_Requirement_
The count of lines below that include the string "pixels" is the whole answer; write it alone.

Data to use below:

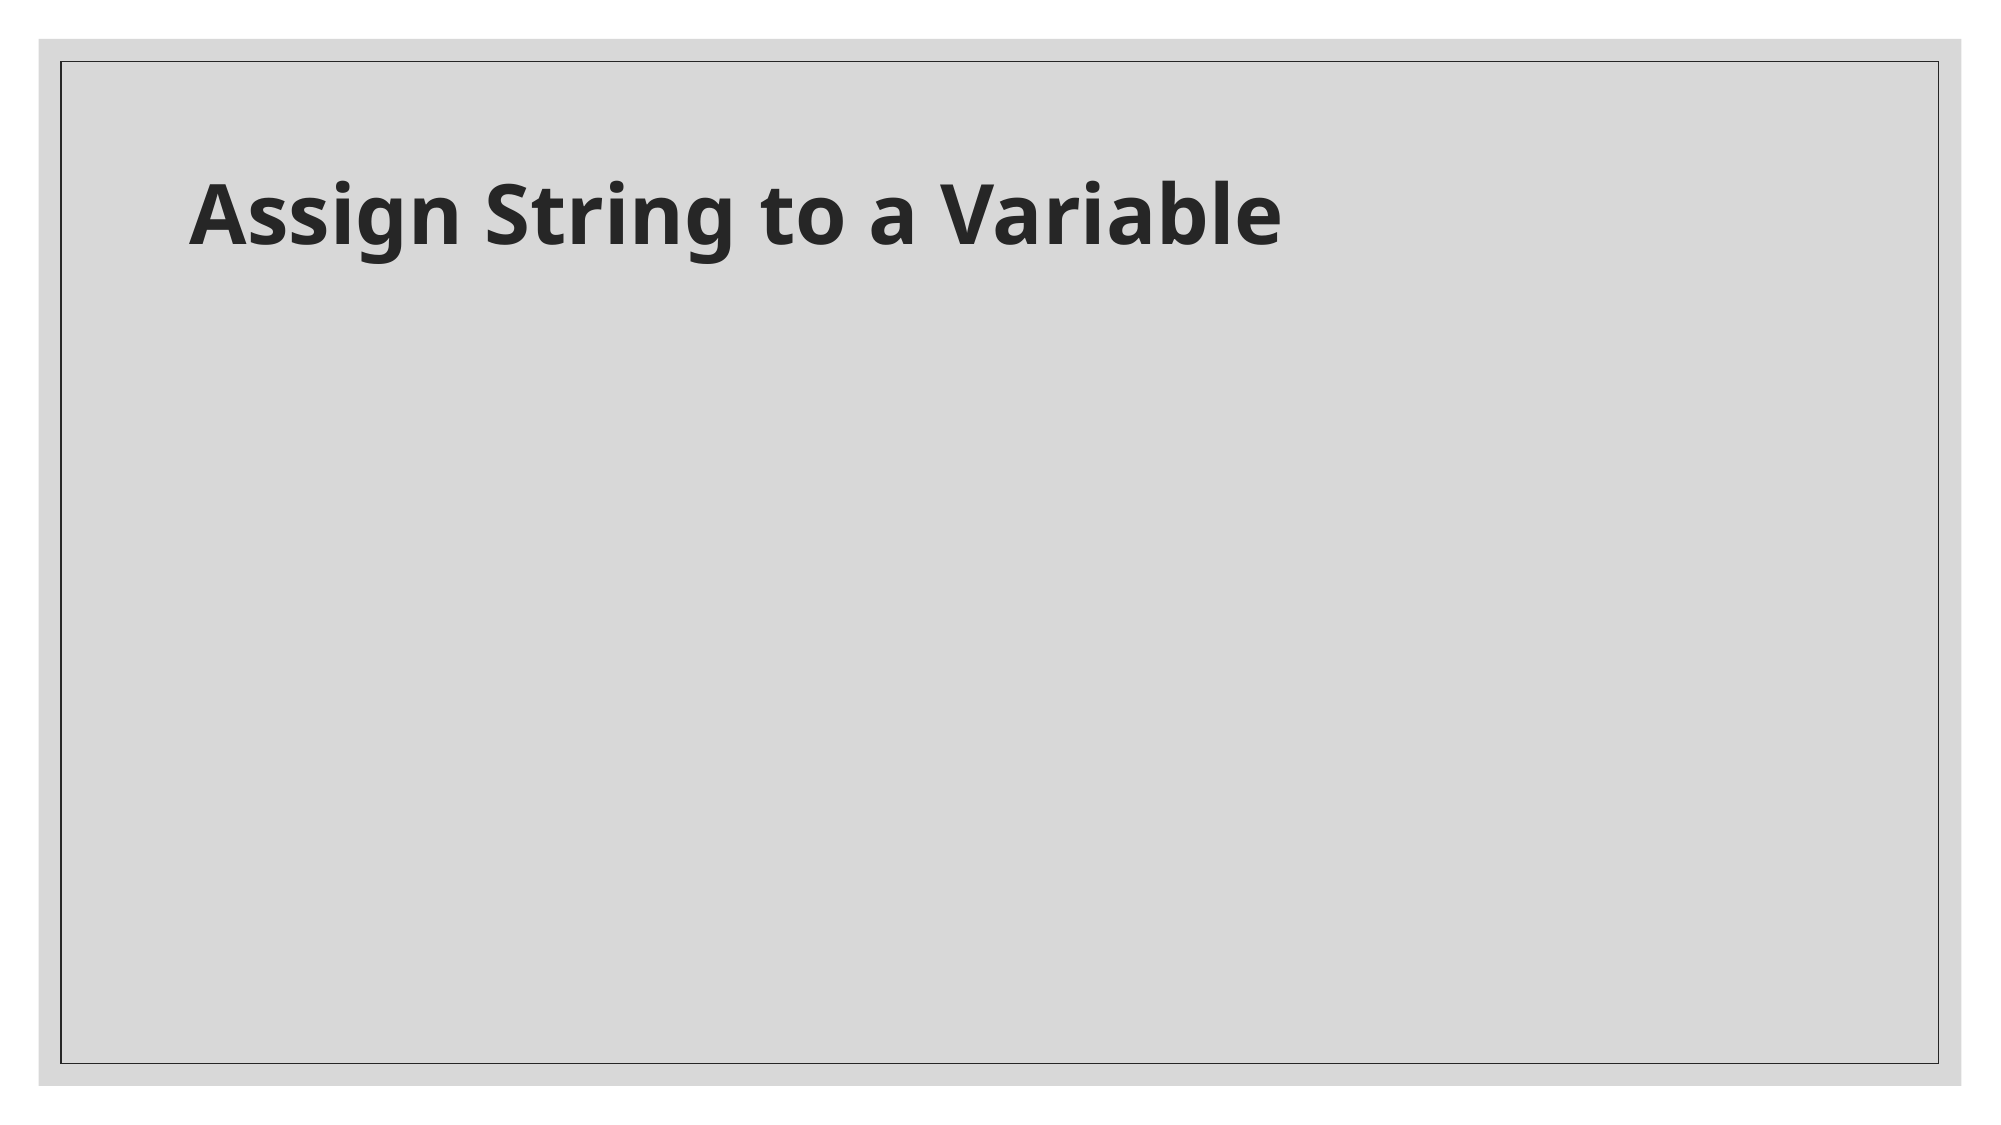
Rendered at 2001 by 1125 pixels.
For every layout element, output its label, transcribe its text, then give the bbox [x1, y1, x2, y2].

title Assign String to a Variable [174, 105, 1825, 331]
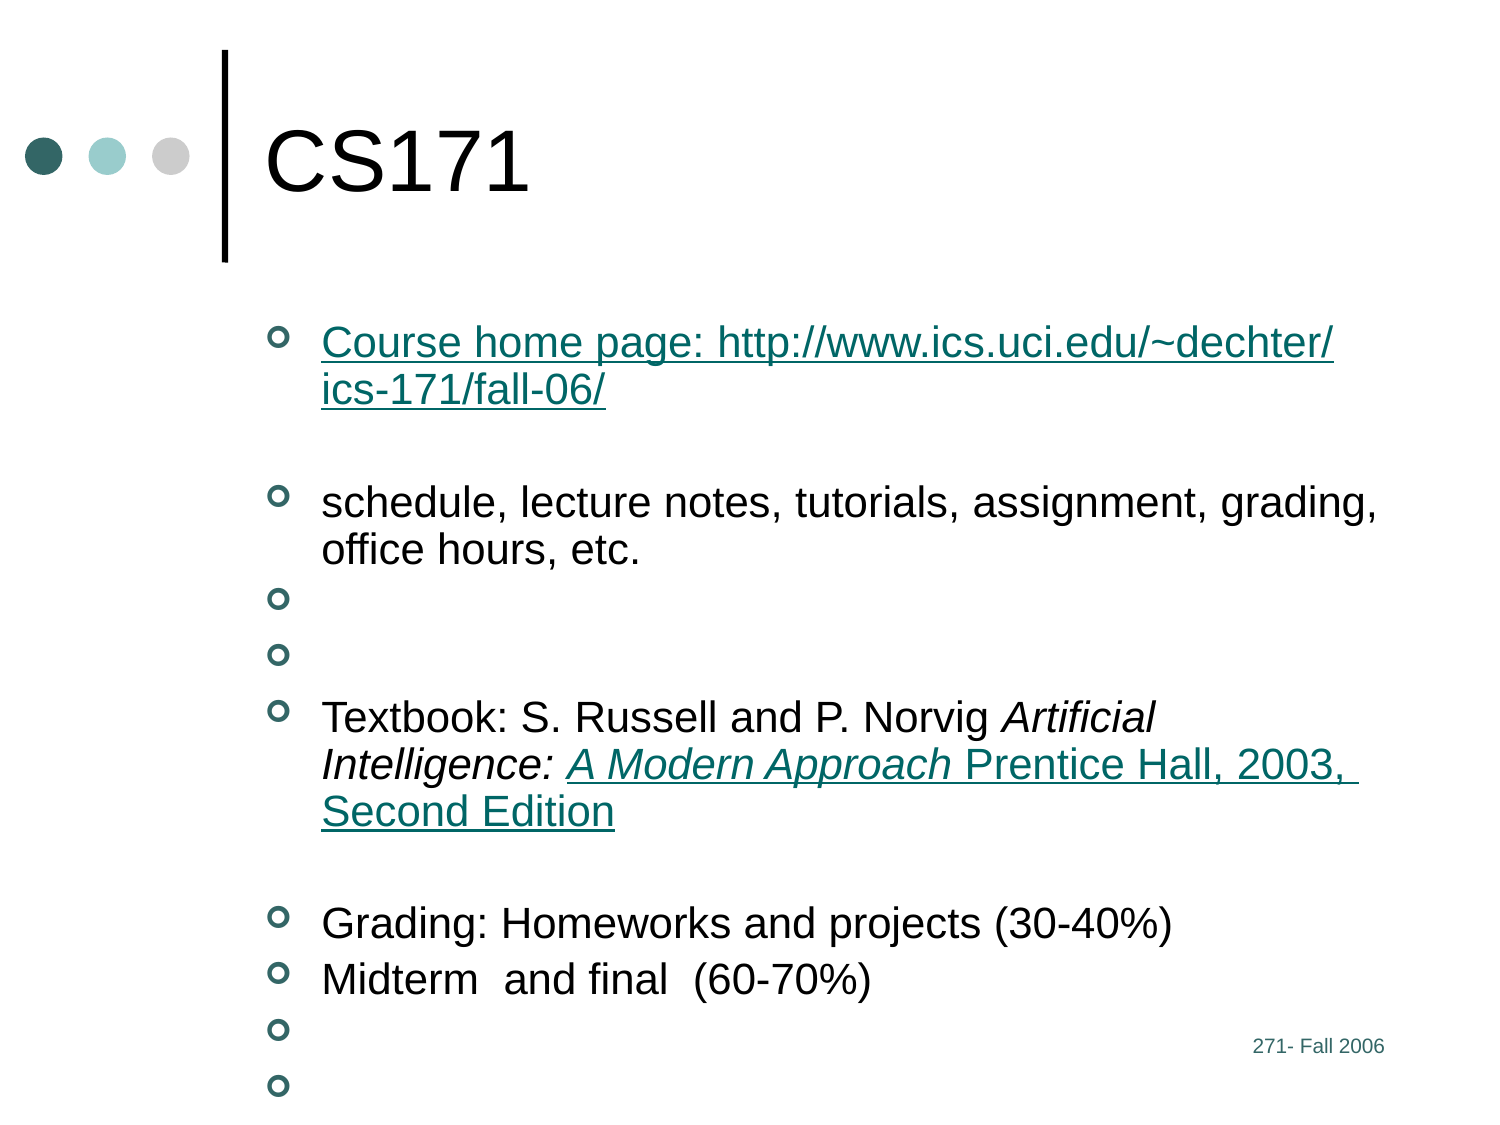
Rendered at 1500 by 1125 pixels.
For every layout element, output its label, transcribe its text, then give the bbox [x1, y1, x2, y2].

slide_number 271- Fall 2006 [1087, 1025, 1400, 1100]
list Course home page: http://www.ics.uci.edu/~dechter/ics-171/fall-06/ schedule, lecture notes, tutorials, assignment, grading, office hours, etc. Textbook: S. Russell and P. Norvig Artificial Intelligence: A Modern Approach Prentice Hall, 2003, Second Edition Grading: Homeworks and projects (30-40%) Midterm and final (60-70%) [249, 312, 1400, 988]
title CS171 [249, 31, 1400, 282]
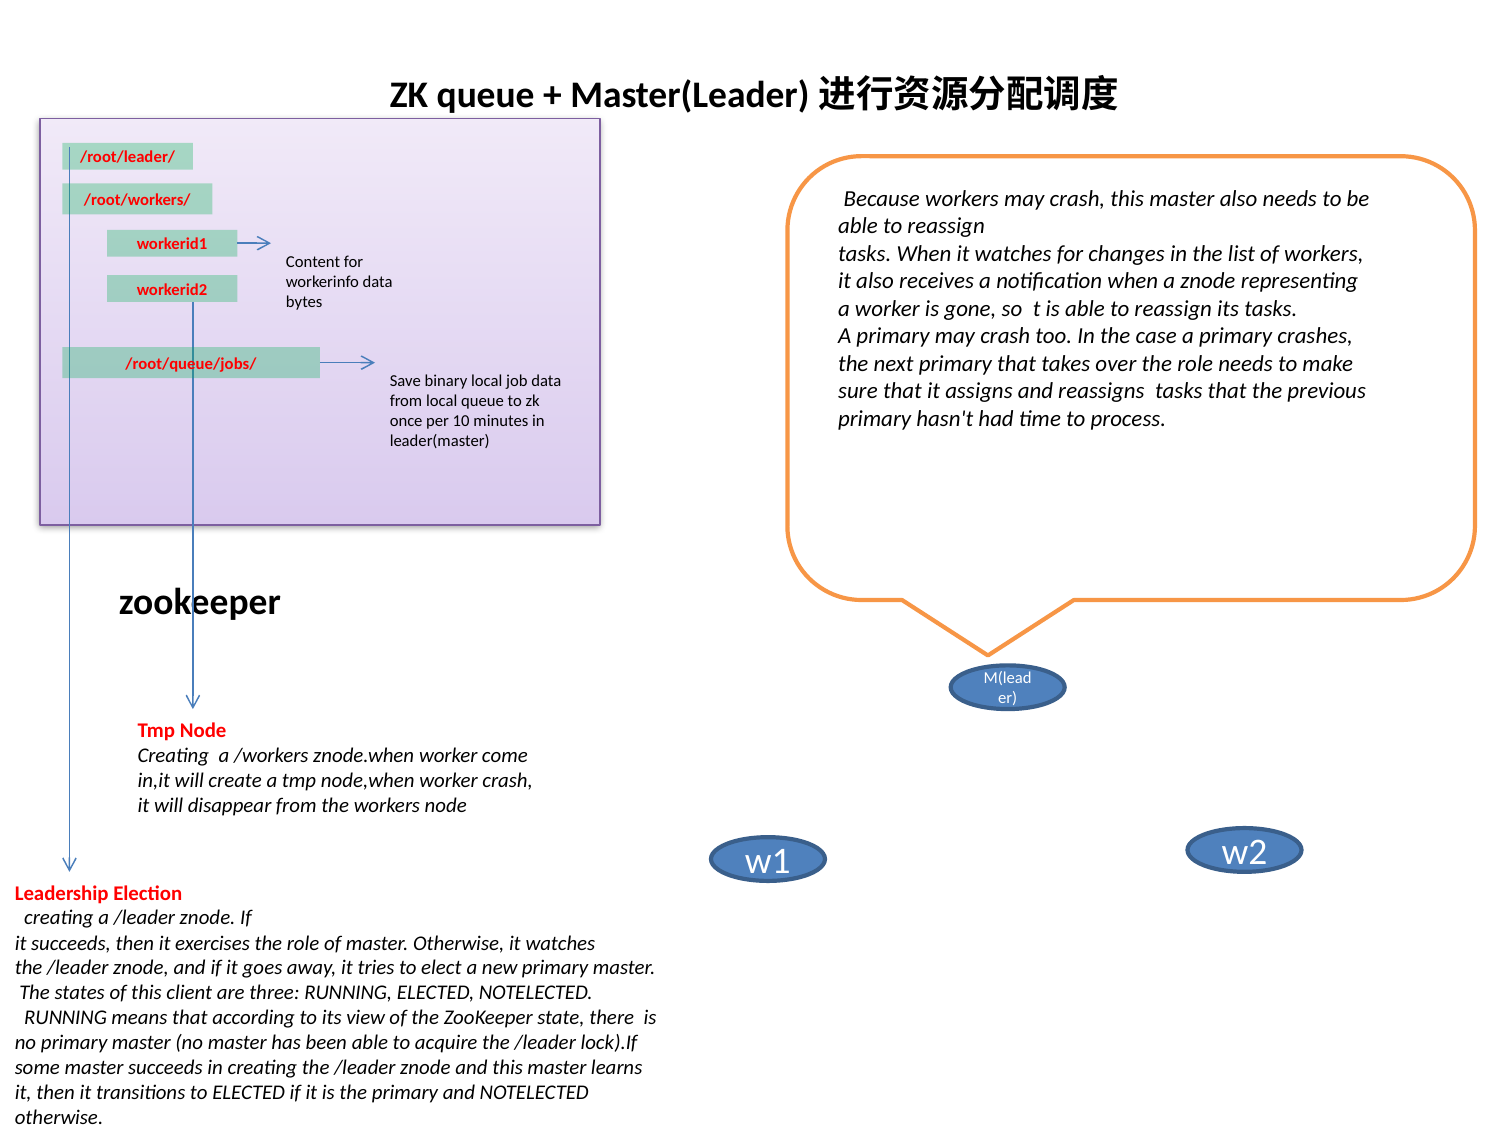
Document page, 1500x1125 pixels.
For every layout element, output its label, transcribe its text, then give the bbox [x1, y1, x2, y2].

text_box Content for workerinfo data bytes [271, 243, 438, 318]
text_box /root/leader/ [60, 141, 195, 172]
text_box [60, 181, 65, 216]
text_box zookeeper [198, 569, 405, 630]
text_box Save binary local job data from local queue to zk once per 10 minutes in leader(master) [374, 362, 588, 458]
text_box /root/queue/jobs/ [198, 345, 322, 380]
text_box w1 [708, 835, 828, 884]
text_box w2 [1185, 825, 1304, 874]
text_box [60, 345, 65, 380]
text_box zookeeper [104, 569, 188, 630]
text_box ZK queue + Master(Leader)进行资源分配调度 [374, 62, 1138, 123]
text_box M(leader) [948, 663, 1067, 712]
text_box workerid2 [105, 273, 239, 304]
text_box /root/queue/jobs/ [74, 345, 188, 380]
text_box workerid1 [105, 228, 239, 259]
text_box Tmp Node Creating a /workers znode.when worker come in,it will create a tmp node,when worker crash, it will disappear from the workers node [123, 709, 548, 824]
text_box [39, 118, 601, 526]
text_box [785, 154, 1478, 658]
text_box /root/workers/ [74, 181, 214, 216]
text_box Because workers may crash, this master also needs to be able to reassign tasks. When it watches for changes in the list of workers, it also receives a notification when a znode representing a worker is gone, so t is able to reassign its tasks. A primary may crash too. In the case a primary crashes, the next primary that takes over the role needs to make sure that it assigns and reassigns tasks that the previous primary hasn't had time to process. [823, 176, 1391, 439]
text_box Leadership Election creating a /leader znode. If it succeeds, then it exercises the role of master. Otherwise, it watches the /leader znode, and if it goes away, it tries to elect a new primary master. The states of this client are three: RUNNING, ELECTED, NOTELECTED. RUNNING means that according to its view of the ZooKeeper state, there is no primary master (no master has been able to acquire the /leader lock).If some master succeeds in creating the /leader znode and this master learns it, then it transitions to ELECTED if it is the primary and NOTELECTED otherwise. [0, 871, 675, 1125]
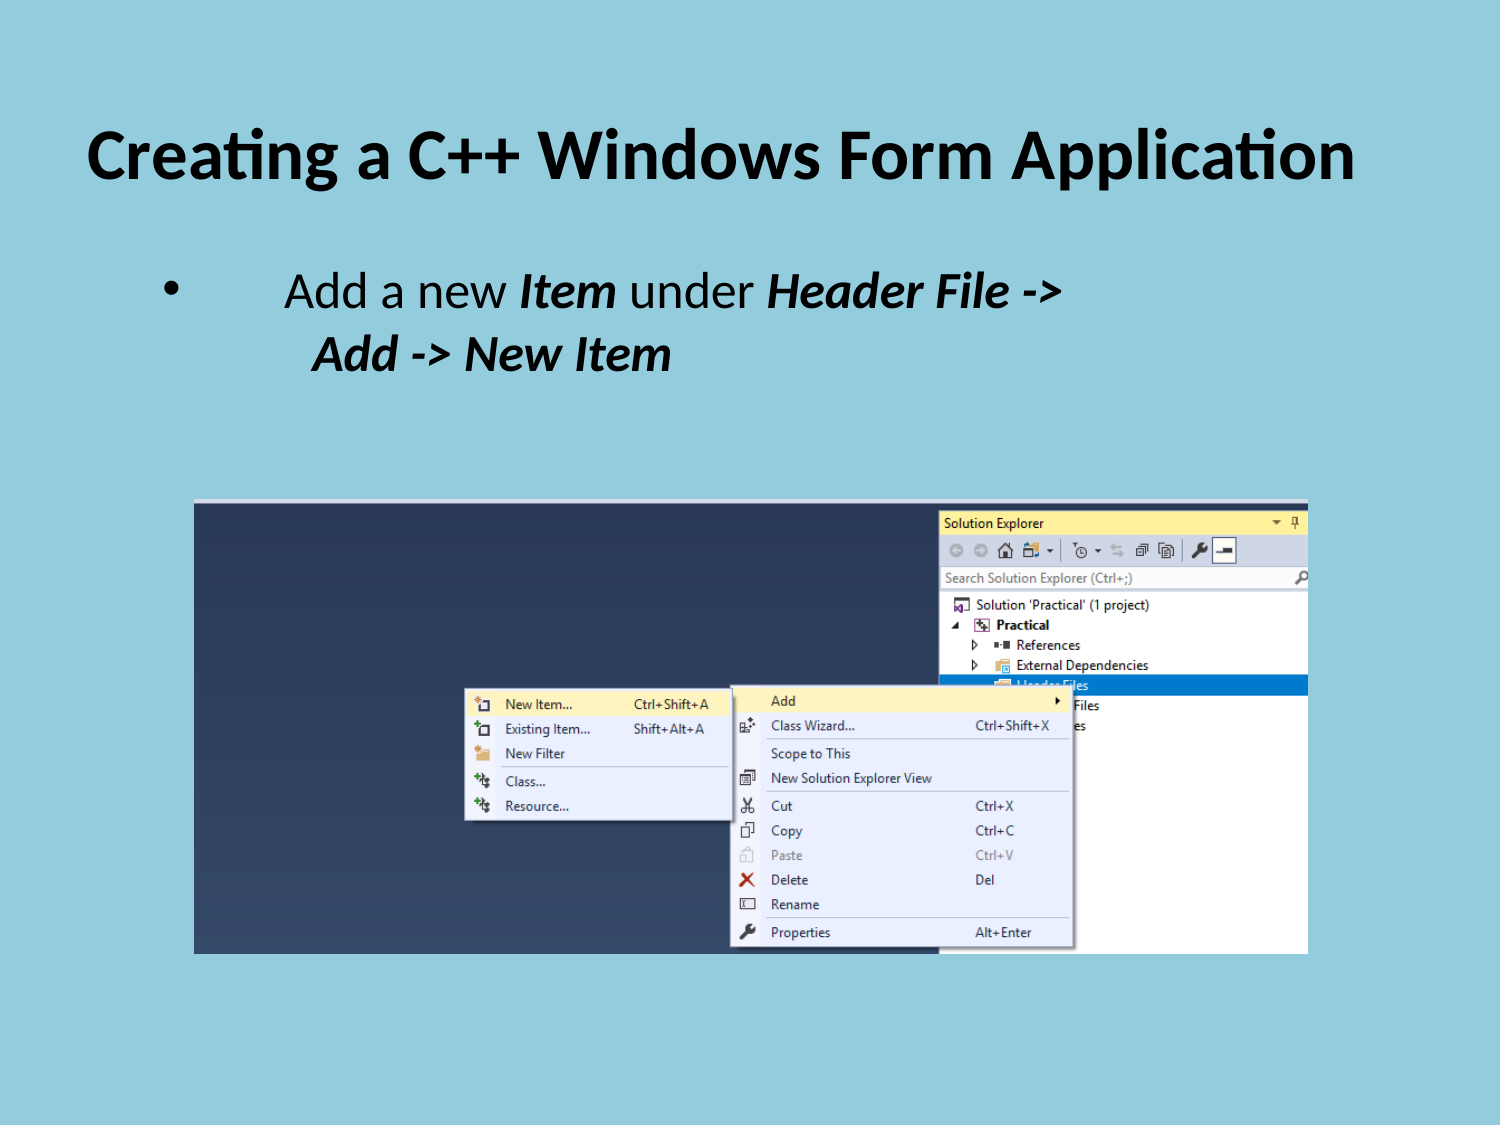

End of Data to use.

_Exercise answer_
3